But in the case of animals, ultimately they are lower ethical status than
humans.

Murdering a suffering pet so you don't have to see it suffer is a decision you
make for some combination of easing your own emotions so that you don't have
to see your pet's increasingly medically burdened life firsthand, giving in to
social pressure from others who believe the "cruel to keep the suffering dog
alive" line, and the practical logistical and financial burden of taking care
of a needy pet.

A lot of people have the reverse line, that it's actually not cruel to
euthanize a suffering person, and ought to be legal. I object to that on two
grounds.

First of all, who judges whether a person's suffering meets the criteria for
euthanization? I wouldn't trust potentially sticky-fingered relatives hotly
anticipating the reading of the will, a medical establishment that is paid for
its services, or a government bureaucracy.

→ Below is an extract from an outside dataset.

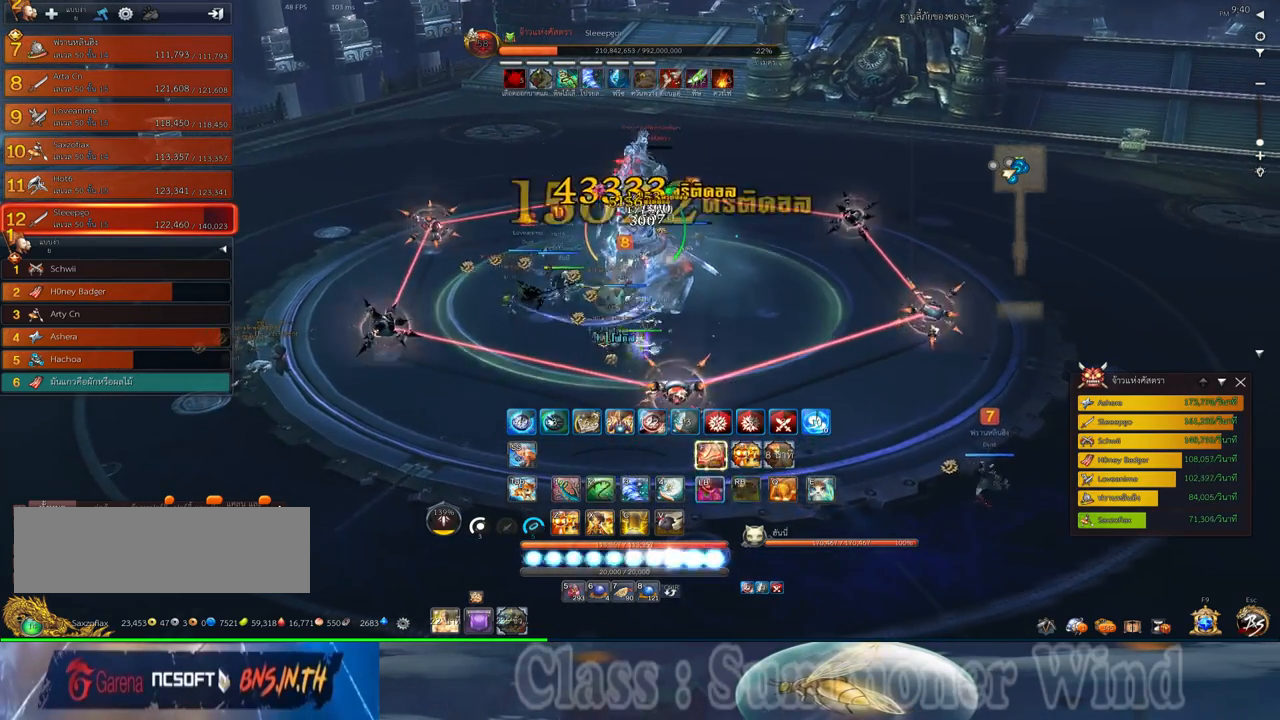
{"keys": ["f"], "mouse": [], "events": [[50, "f", "up"], [50, "mouse_left", "down"], [67, "2", "up"], [67, "mouse_left", "up"], [67, "mouse_right", "down"], [117, "f", "down"], [117, "mouse_right", "up"], [150, "f", "up"], [217, "2", "down"], [217, "mouse_left", "down"], [250, "mouse_left", "up"], [283, "2", "up"], [317, "mouse_left", "down"], [350, "mouse_left", "up"], [350, "mouse_right", "down"], [400, "2", "down"], [400, "f", "down"], [400, "mouse_right", "up"], [433, "f", "up"], [433, "mouse_left", "down"], [467, "2", "up"], [467, "mouse_left", "up"], [467, "mouse_right", "down"], [500, "f", "down"], [500, "mouse_right", "up"]]}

Second, even simpler, I don't want to die; death has a huge negative score in
my utility function, I don't think I would ever accept my own death,
regardless of what it bought. If I was captured by some crazy super villain
gave me a choice between (a) let me go, but the super villain would torture a
million innocent people to death, or (b) kill me, but then the super villain
would commit suicide and will their entire $1 billion fortune to my family
(and I believed these threats / promises with no doubt). I'd have trouble
deciding.

If preventing a million other people's suffering isn't reason enough to make
me choose to die, why should preventing my own suffering be sufficient?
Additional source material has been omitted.